___ MATERIALS PROVIDED

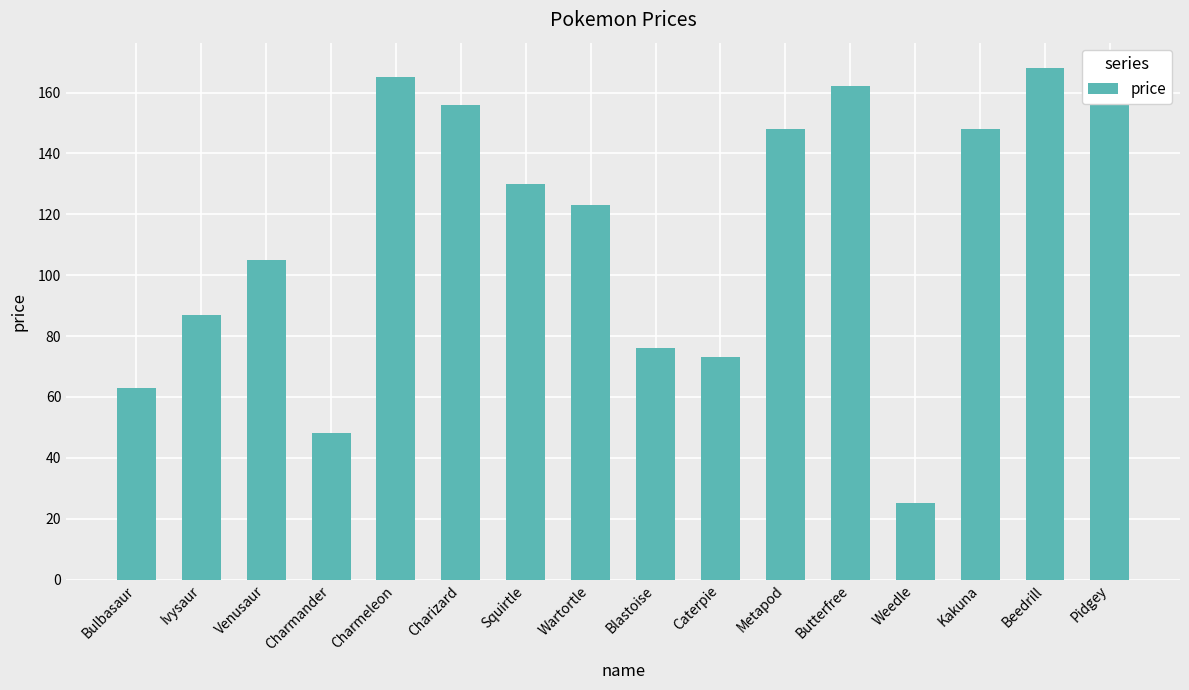

What is the label of the 2nd bar from the left?

Ivysaur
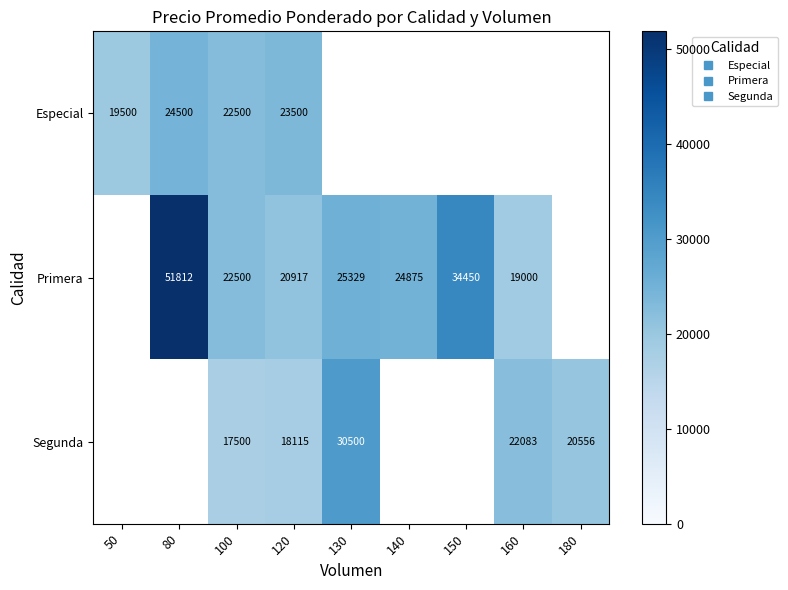

True or false: Segunda has a value of 22083.3 at 160.

True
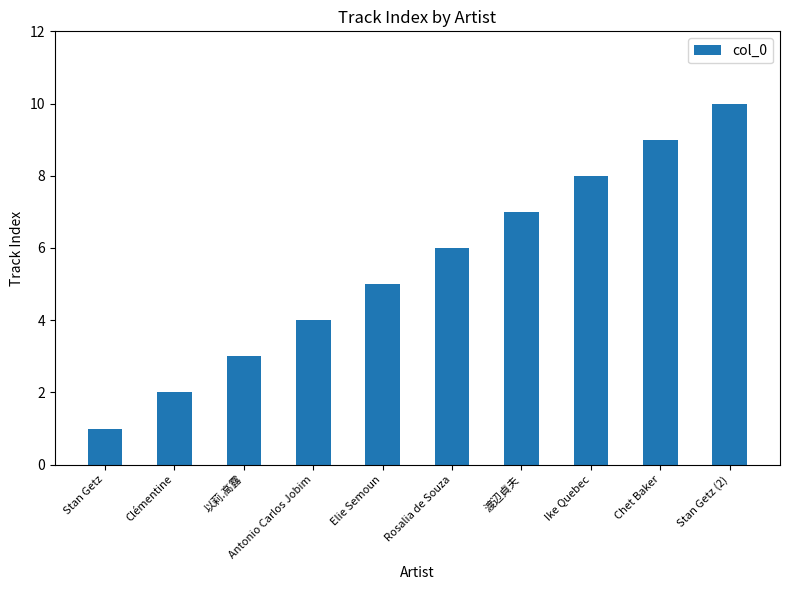

How many distinct data groups are displayed?

1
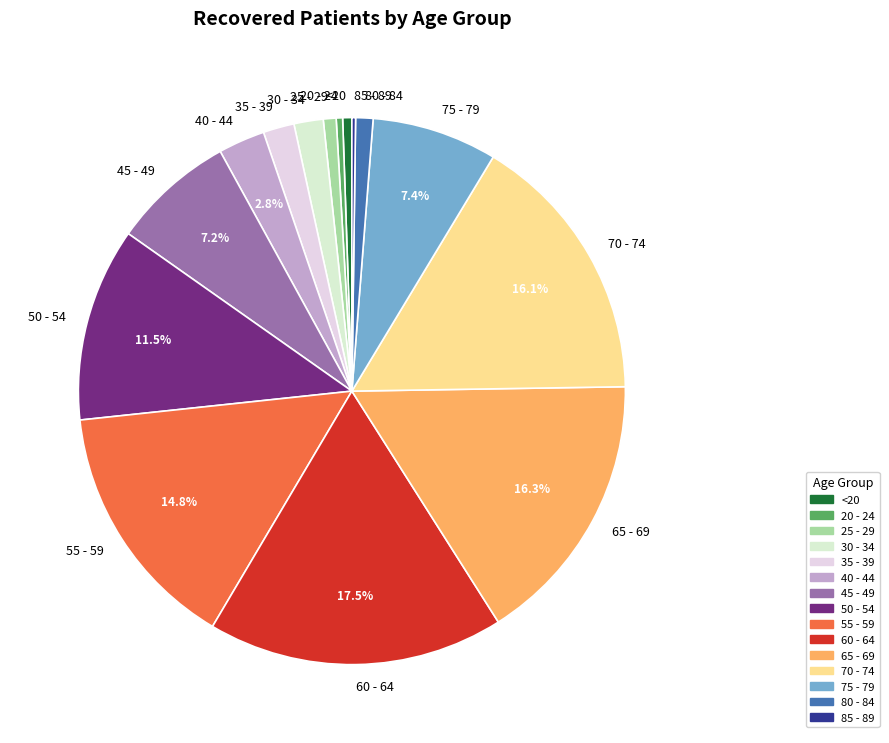

Which category has the biggest portion of the pie?

60 - 64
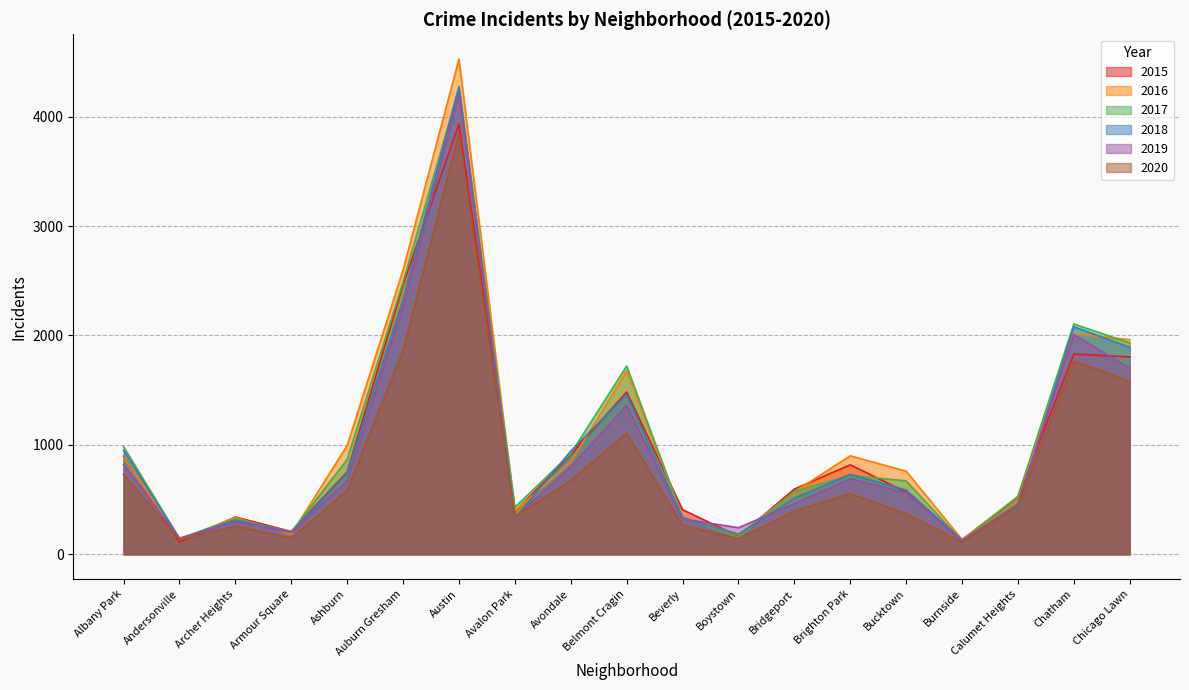

Which series has the largest range (max minus min)?

2016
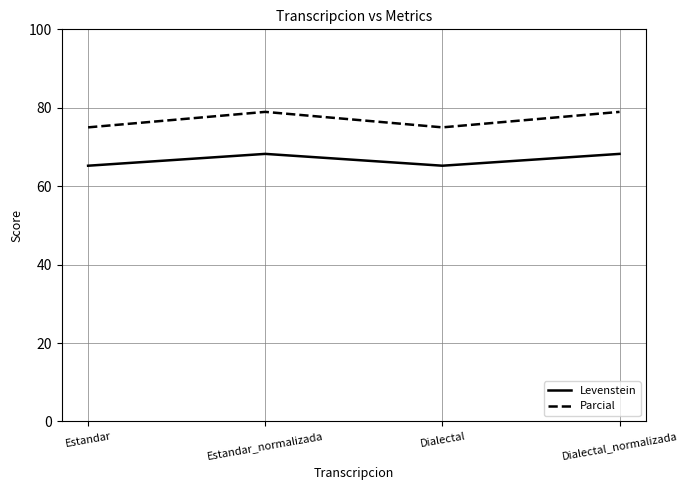

Reading left to right, transcribe all the data shown in this chart.

Levenstein: Estandar=65.2	Estandar_normalizada=68.2	Dialectal=65.2	Dialectal_normalizada=68.2
Parcial: Estandar=75.0	Estandar_normalizada=78.9	Dialectal=75.0	Dialectal_normalizada=78.9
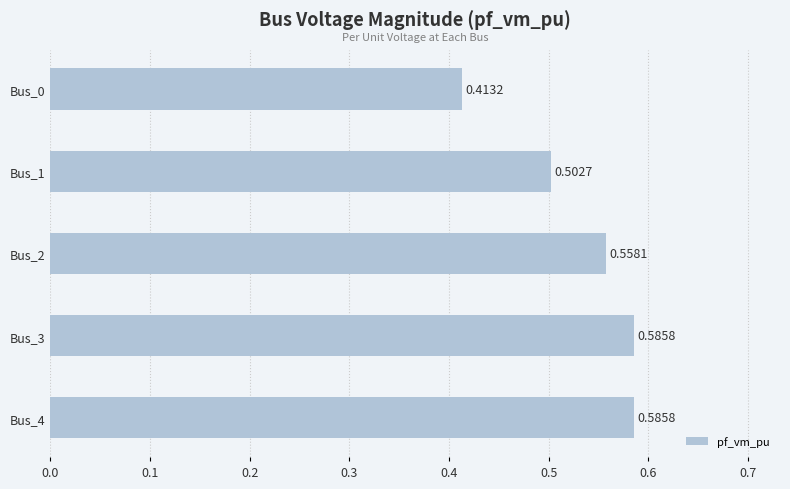

Which has a higher value, Bus_3 or Bus_0?

Bus_3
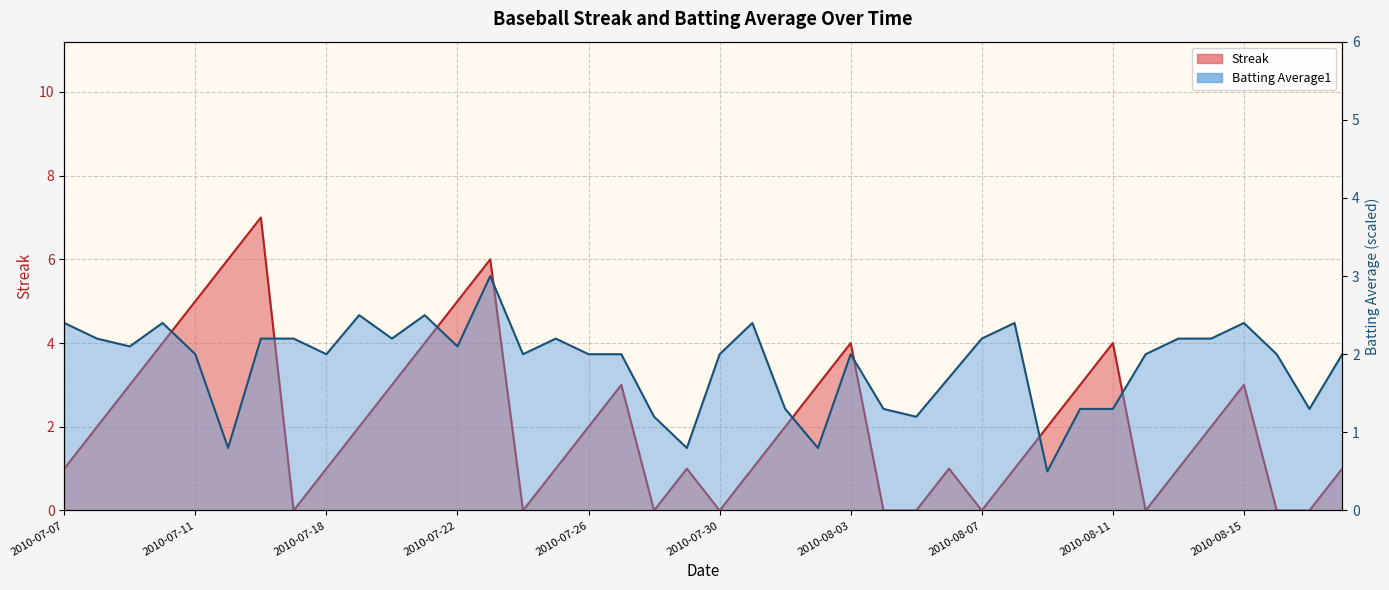

Which category has the lowest value across all series?

2010-07-17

______

## ACTION ITEM
Render every line of the entries above as a numbered list, leaving out blank lines and the picture lines.

## RESULT OF THE TASK
1. What is the label of the 2nd bar from the left?
2. Ivysaur
3. True or false: Segunda has a value of 22083.3 at 160.
4. True
5. How many distinct data groups are displayed?
6. 1
7. Which category has the biggest portion of the pie?
8. 60 - 64
9. Which series has the largest range (max minus min)?
10. 2016
11. Reading left to right, transcribe all the data shown in this chart.
12. Levenstein: Estandar=65.2	Estandar_normalizada=68.2	Dialectal=65.2	Dialectal_normalizada=68.2
13. Parcial: Estandar=75.0	Estandar_normalizada=78.9	Dialectal=75.0	Dialectal_normalizada=78.9
14. Which has a higher value, Bus_3 or Bus_0?
15. Bus_3
16. Which category has the lowest value across all series?
17. 2010-07-17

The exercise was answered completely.